__Selected extract__:
---

Comics, as an industry, had many features in common with both the book publishing world of the Puppy campaigns and the quite different world of video games. Technological change and shifts in consumer habits had meant that the dominant publishers of superhero comic books (Marvel and DC) were dealing with a changing market. Fewer people were buying individual comics from speciality comic book stores and instead of buying comics digitally or in collections/graphic novel formats. In addition, Japanese manga had become increasingly available to Western audiences since the 1990s. As with book publishing, people hadn’t stopped reading but the market had become less predictable and consumer choice had increased significantly[6].

Not unlike video games, the comic book industry had also had a long history of difficult and often exploitative relationships not just with fans but also with the key people producing the creative work. In the new century, the value of the intellectual property of many classic superheroes had come to far exceed that of the sales of comic books — especially for Marvel (now owned by Disney) whose superhero movies were becoming must-see blockbuster films.

Digital tools and digital publishing also had reduced some of the barriers to the creation of independent comics. However, comics remained more complex and expensive to produce than written word books and required more collaboration between individuals. As with independently produced novels, aspiring comic book creators taking an independent path faced the issue of how to stand out in a busy market.

The twenty-first century had brought many internet-based innovations but one of particular pertinence to this chapter was the rise of crowdfunding sites. Some of these sites, like GoFundMe[7], were focused on personal causes or charitable giving, others such as Kickstarter and IndieGoGo were intended to help people fund specific projects[8]. The Kickstarter model was well suited to projects such as comics and graphic novels. The time and cost of writing and illustrating a comic involves significant risk for the people involved and being paid in advance of the work had obvious advantages by demonstrating that there was a paying audience for the proposed work.

Inevitably tying the culture war to crowdfunding comic books was a step that somebody was going to take.

Although it was not obvious in March 2017, the shine was coming off Vox Day’s Castalia House publishing project. When the Rabid Puppies campaigns finally ran out of steam, Day’s enthusiasm for publishing new science fiction novels would also wane sharply. Provoked by an article in The Federalist by Jon Del Arroz jumping on the trend of attacking diversity in comics, Day asked his followers if they’d be interested in crowdfunding a line of comics from Castalia.

“Is this something where a Kickstarter would make sense? I don’t like the idea of relying solely upon the Dread Ilk for this, as you are already supporting more vital projects such as Gab, Infogalactic, and Castalia House. Those are strategic projects of general interest, whereas something like this is more specific to a single converged market. My thought is that it would be interesting to subvert the current superhero genre with a group of nationalist superheroes who are totally opposed to the evil would-be rulers of the world; they’d be seen as villains, of course, by those who romanticized saving the UN every Saturday morning in the 1970s and 80s.”

---

__Input__:
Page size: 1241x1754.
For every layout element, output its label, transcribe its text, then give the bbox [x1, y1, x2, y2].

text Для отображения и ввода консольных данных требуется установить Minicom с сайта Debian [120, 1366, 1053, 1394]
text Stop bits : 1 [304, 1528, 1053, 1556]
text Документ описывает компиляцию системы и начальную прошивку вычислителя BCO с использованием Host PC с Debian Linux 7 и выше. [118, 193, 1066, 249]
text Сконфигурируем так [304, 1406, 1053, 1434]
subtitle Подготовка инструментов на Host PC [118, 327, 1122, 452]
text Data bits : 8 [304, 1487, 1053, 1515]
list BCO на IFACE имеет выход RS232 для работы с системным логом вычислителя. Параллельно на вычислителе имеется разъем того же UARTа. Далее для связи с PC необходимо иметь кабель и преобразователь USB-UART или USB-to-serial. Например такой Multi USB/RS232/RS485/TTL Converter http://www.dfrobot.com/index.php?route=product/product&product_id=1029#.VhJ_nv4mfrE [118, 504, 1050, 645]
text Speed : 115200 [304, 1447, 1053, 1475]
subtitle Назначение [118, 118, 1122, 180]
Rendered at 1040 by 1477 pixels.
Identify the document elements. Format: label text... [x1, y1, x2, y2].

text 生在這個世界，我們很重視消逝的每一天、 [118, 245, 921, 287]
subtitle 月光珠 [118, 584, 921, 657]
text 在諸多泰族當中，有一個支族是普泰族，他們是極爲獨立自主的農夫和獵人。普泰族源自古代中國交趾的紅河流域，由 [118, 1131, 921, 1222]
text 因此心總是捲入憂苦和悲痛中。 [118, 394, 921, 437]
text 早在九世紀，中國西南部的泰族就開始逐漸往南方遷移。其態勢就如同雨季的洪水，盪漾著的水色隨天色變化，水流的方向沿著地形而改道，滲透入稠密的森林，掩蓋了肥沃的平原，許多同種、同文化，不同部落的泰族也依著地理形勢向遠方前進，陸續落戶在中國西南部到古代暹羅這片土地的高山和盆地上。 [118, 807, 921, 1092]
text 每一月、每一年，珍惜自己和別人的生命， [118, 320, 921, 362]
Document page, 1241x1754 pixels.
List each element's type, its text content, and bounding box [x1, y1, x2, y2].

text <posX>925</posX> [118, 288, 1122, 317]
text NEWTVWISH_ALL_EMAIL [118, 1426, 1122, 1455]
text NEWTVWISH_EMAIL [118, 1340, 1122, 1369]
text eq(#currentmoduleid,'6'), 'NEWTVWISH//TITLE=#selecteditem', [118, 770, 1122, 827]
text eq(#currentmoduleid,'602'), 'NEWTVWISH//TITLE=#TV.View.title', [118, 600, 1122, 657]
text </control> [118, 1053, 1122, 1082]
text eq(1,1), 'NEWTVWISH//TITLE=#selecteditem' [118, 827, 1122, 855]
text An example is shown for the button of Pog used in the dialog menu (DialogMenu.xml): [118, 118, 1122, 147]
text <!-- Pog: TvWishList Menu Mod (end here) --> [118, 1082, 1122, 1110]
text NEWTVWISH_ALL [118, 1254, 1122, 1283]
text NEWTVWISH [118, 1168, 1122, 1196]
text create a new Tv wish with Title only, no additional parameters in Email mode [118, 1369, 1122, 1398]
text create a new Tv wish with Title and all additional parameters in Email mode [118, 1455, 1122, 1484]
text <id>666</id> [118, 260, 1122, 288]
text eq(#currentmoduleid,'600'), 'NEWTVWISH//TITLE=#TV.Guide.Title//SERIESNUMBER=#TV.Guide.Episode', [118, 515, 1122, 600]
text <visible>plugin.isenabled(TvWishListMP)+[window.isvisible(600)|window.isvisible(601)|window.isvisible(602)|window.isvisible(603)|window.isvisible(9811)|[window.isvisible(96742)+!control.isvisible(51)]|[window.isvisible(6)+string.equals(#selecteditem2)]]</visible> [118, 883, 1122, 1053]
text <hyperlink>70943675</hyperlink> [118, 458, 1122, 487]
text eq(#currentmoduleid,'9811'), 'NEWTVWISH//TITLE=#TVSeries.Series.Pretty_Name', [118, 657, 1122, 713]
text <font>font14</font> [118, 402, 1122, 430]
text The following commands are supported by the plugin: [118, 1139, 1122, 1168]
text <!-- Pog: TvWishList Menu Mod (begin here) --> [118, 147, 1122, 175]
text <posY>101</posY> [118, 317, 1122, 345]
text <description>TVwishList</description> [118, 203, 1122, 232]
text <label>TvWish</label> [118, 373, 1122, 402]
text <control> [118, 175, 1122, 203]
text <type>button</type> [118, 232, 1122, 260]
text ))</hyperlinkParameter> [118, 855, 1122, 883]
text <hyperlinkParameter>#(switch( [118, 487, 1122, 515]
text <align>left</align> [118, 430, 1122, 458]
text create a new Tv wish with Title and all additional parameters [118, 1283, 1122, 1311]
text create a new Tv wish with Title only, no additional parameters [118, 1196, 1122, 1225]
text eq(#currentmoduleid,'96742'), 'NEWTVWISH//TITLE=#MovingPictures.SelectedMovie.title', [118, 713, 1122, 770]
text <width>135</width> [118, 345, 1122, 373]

---

__Your tasks__:
A. In the passage on the comics industry, which two publishers are named as dominant in superhero comic books?
B. Turn the part of the entries that opens with the line containing "text <posX>925</posX> [118, 288, 1122, 317]" and closes with the line containing "text <hyperlinkParameter>#(switch( [118, 487, 1122, 515]" into a JSON list of strings, one string per line, with blank lines left out.

__Responses per task__:
A. Marvel and DC.

B.
[
  "text <posX>925</posX> [118, 288, 1122, 317]",
  "text NEWTVWISH_ALL_EMAIL [118, 1426, 1122, 1455]",
  "text NEWTVWISH_EMAIL [118, 1340, 1122, 1369]",
  "text eq(#currentmoduleid,'6'), 'NEWTVWISH//TITLE=#selecteditem', [118, 770, 1122, 827]",
  "text eq(#currentmoduleid,'602'), 'NEWTVWISH//TITLE=#TV.View.title', [118, 600, 1122, 657]",
  "text </control> [118, 1053, 1122, 1082]",
  "text eq(1,1), 'NEWTVWISH//TITLE=#selecteditem' [118, 827, 1122, 855]",
  "text An example is shown for the button of Pog used in the dialog menu (DialogMenu.xml): [118, 118, 1122, 147]",
  "text <!-- Pog: TvWishList Menu Mod (end here) --> [118, 1082, 1122, 1110]",
  "text NEWTVWISH_ALL [118, 1254, 1122, 1283]",
  "text NEWTVWISH [118, 1168, 1122, 1196]",
  "text create a new Tv wish with Title only, no additional parameters in Email mode [118, 1369, 1122, 1398]",
  "text create a new Tv wish with Title and all additional parameters in Email mode [118, 1455, 1122, 1484]",
  "text <id>666</id> [118, 260, 1122, 288]",
  "text eq(#currentmoduleid,'600'), 'NEWTVWISH//TITLE=#TV.Guide.Title//SERIESNUMBER=#TV.Guide.Episode', [118, 515, 1122, 600]",
  "text <visible>plugin.isenabled(TvWishListMP)+[window.isvisible(600)|window.isvisible(601)|window.isvisible(602)|window.isvisible(603)|window.isvisible(9811)|[window.isvisible(96742)+!control.isvisible(51)]|[window.isvisible(6)+string.equals(#selecteditem2)]]</visible> [118, 883, 1122, 1053]",
  "text <hyperlink>70943675</hyperlink> [118, 458, 1122, 487]",
  "text eq(#currentmoduleid,'9811'), 'NEWTVWISH//TITLE=#TVSeries.Series.Pretty_Name', [118, 657, 1122, 713]",
  "text <font>font14</font> [118, 402, 1122, 430]",
  "text The following commands are supported by the plugin: [118, 1139, 1122, 1168]",
  "text <!-- Pog: TvWishList Menu Mod (begin here) --> [118, 147, 1122, 175]",
  "text <posY>101</posY> [118, 317, 1122, 345]",
  "text <description>TVwishList</description> [118, 203, 1122, 232]",
  "text <label>TvWish</label> [118, 373, 1122, 402]",
  "text <control> [118, 175, 1122, 203]",
  "text <type>button</type> [118, 232, 1122, 260]",
  "text ))</hyperlinkParameter> [118, 855, 1122, 883]",
  "text <hyperlinkParameter>#(switch( [118, 487, 1122, 515]"
]